According to official reports, in April this year the value of government bonds on the Tehran Stock Exchange and the over-the-counter (OTC) market in Iran was about 277 trillion tomans ($9.9bn), increasing to about 297 trillion tomans ($10.6bn) by the time of the inauguration. But suddenly, between then and September, the value of bonds shot up to 332 trillion tomans ($11.8bn). Nothing has yet been published on the state of play in October, and Khandouzi did not qualify his claim any further. But if we accept the government did not issue new bonds in October, there are virtually only two ways it could have offset the budget deficit: one would have been to withdraw resources from the Central Bank by any means possible, and the other would have been market manipulation to increase the value of the bonds.
It doesn’t stop here. Khandouzi and the rest of the 13th government’s economic team are now unveiling the third phase: the sale of surplus government property on the commodity market, the consequences of which are not clear for either the Tehran Stock Exchange or the OTC market.
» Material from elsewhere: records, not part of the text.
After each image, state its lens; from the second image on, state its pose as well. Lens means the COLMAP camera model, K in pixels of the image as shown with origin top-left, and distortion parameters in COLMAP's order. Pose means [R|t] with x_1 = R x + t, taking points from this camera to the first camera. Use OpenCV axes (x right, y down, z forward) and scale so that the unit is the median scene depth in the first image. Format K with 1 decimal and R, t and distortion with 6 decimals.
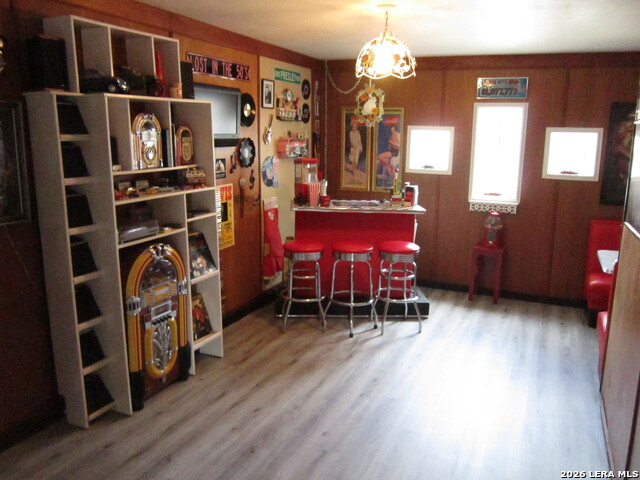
lens RADIAL K [[529.8, 0, 320.0], [0, 529.8, 237.4], [0, 0, 1]] dist [-0.033987, 0.013980]
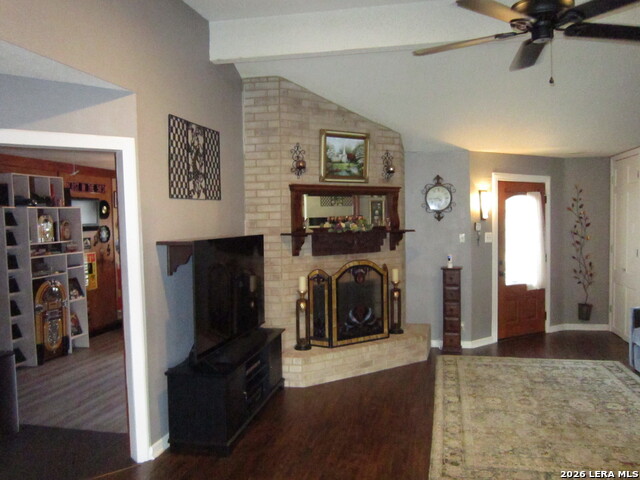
lens RADIAL K [[529.8, 0, 323.1], [0, 529.8, 239.8], [0, 0, 1]] dist [-0.033987, 0.013980]
pose [[0.977243, -0.038648, 0.208573, 0.250924], [0.070105, 0.986855, -0.145608, 0.198746], [-0.200204, 0.156917, 0.967107, -1.003820]]
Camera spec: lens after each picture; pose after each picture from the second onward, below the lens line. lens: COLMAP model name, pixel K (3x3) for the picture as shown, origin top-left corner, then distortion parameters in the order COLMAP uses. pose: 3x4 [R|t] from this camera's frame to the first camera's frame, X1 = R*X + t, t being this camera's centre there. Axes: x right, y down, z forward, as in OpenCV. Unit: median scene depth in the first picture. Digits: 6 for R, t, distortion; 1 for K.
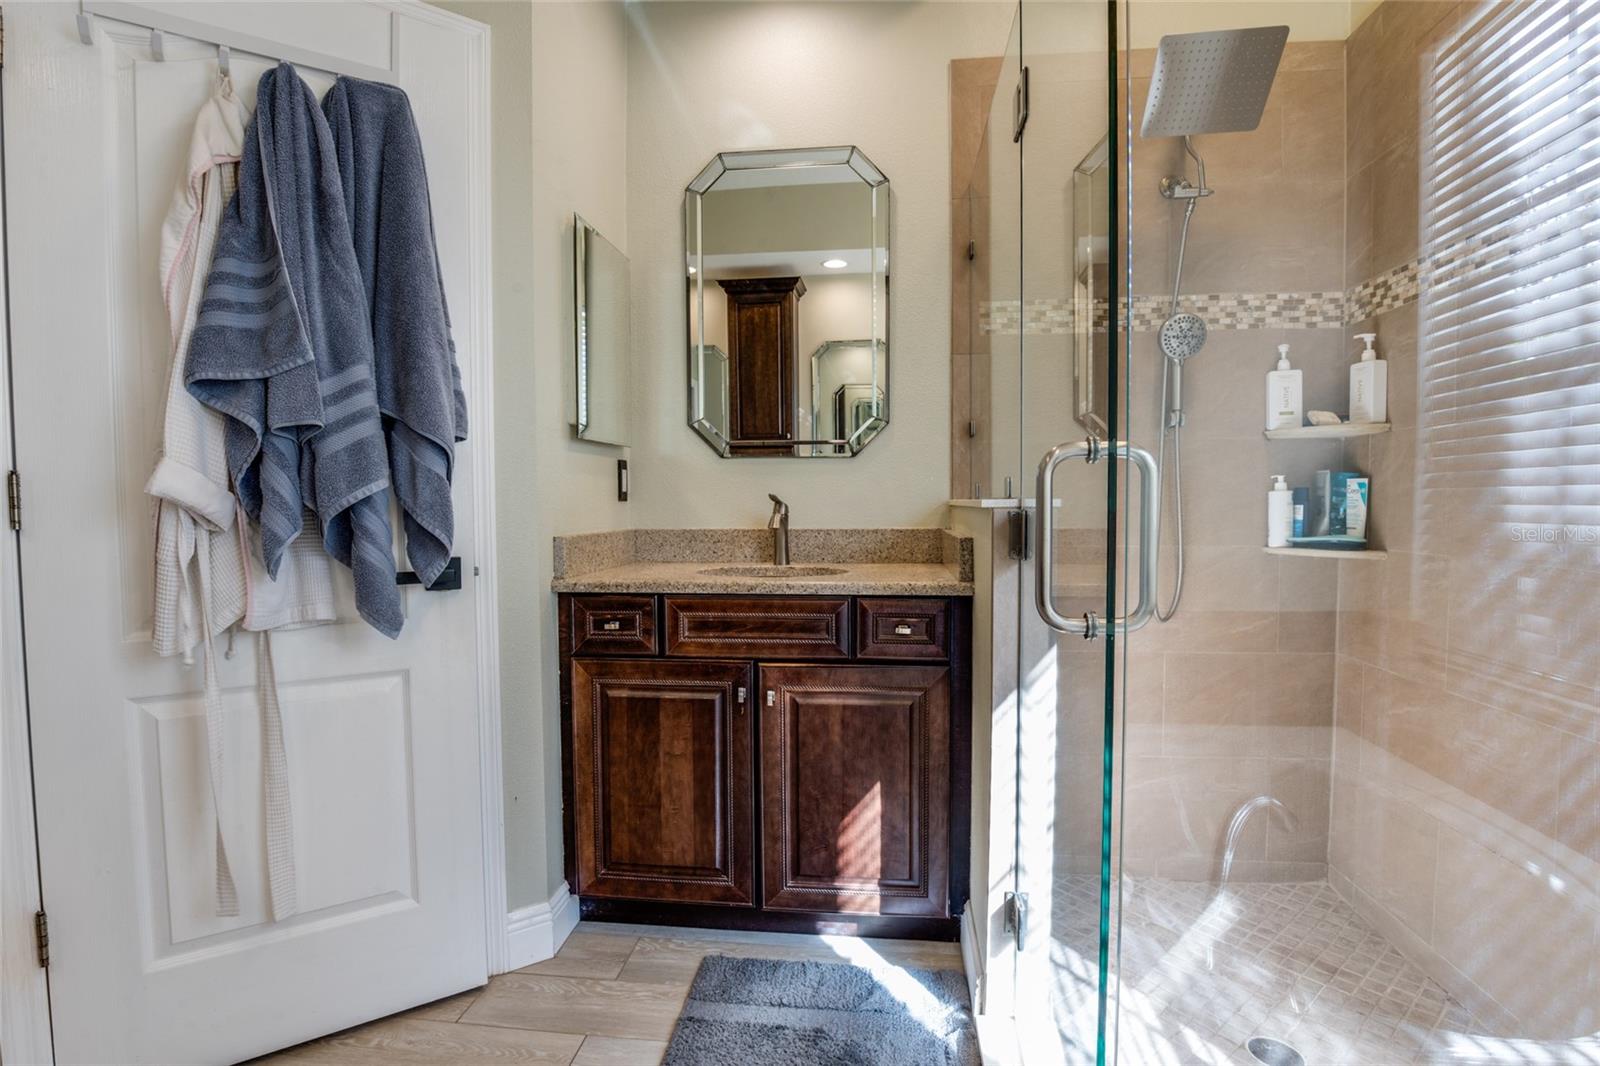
lens RADIAL K [[736.7, 0, 802.0], [0, 736.7, 537.1], [0, 0, 1]] dist [-0.031909, 0.000344]
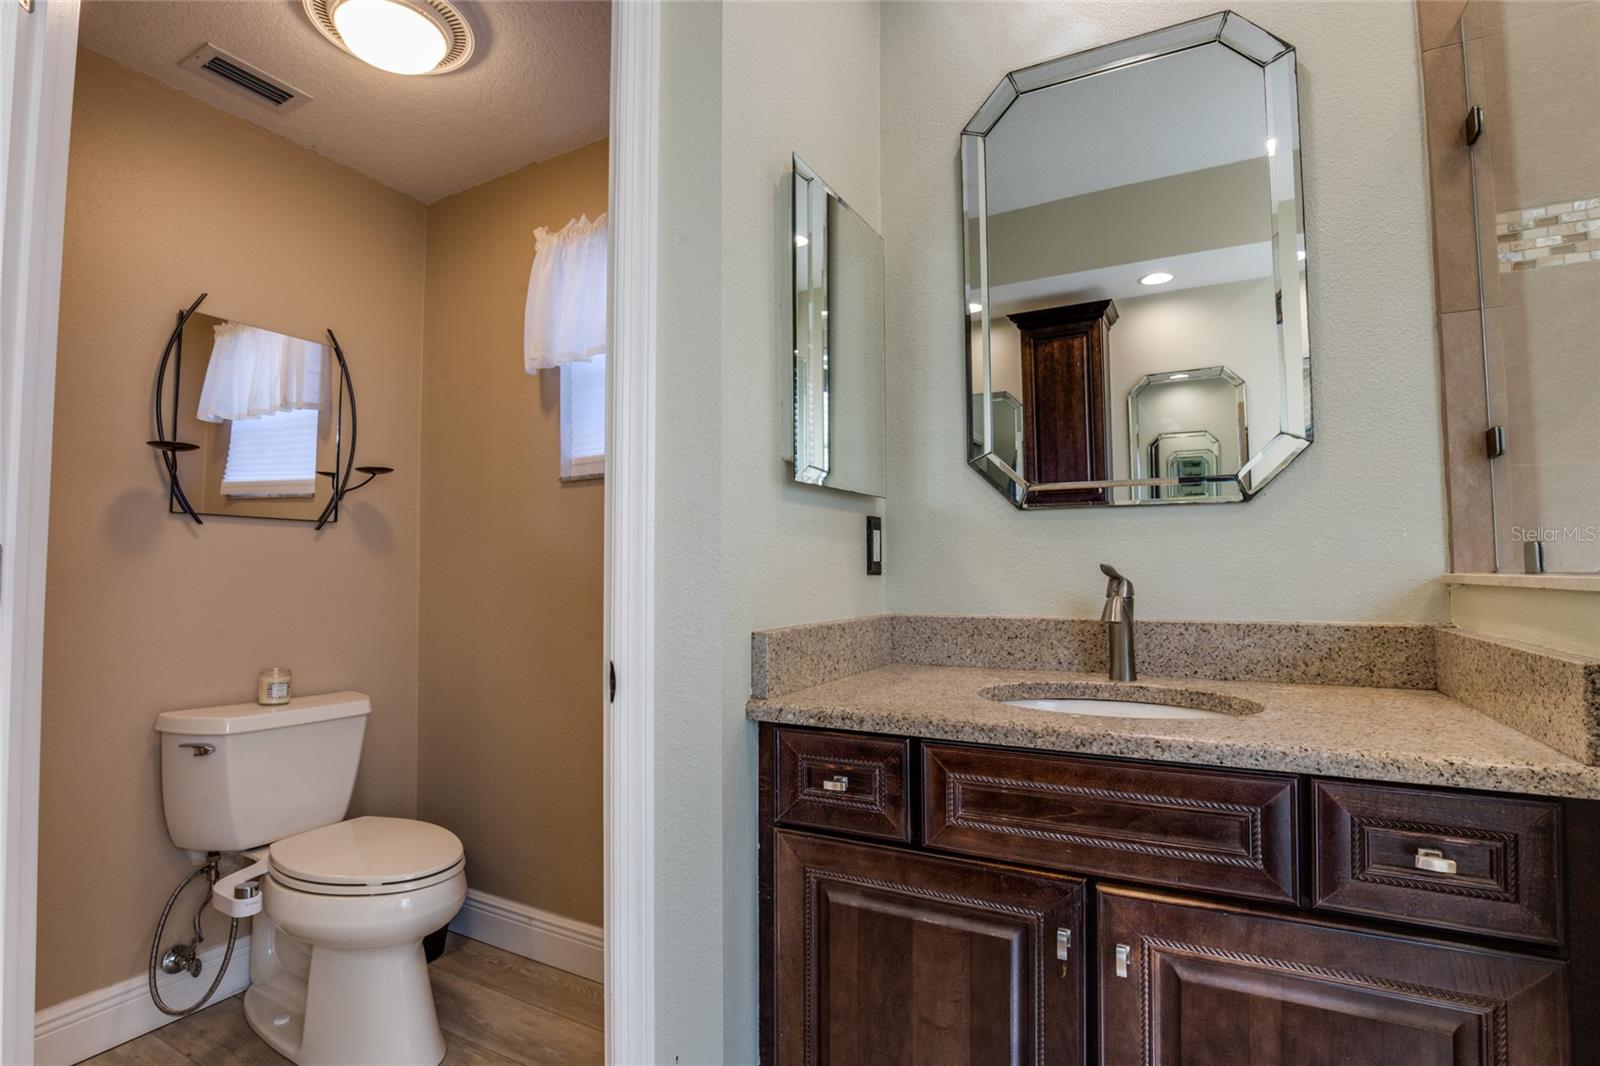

If this plan is successful in practice, part of the government budget deficit will be compensated for – and of course, some of the capital of Tehran Stock Exchange will flow into the commodity market, which will probably cause a further decline in stock value.
It appears that the root cause of Iran's economic crisis, and in particular the stock market issue, is the government's budget deficit. Erahim Raisi and his colleagues and supporters still insist that the budget deficit came about due to the inefficiencies of the Rouhani administration, but have so far failed to come up with a solution in the absence of oil revenues. The return of US sanctions and the decline in government foreign exchange revenues have created a full-blown financial stalemate for which there is no alternative but to seek to reverse the situation. But can such a move be expected from the “revolutionary government” of Ebrahim Raisi?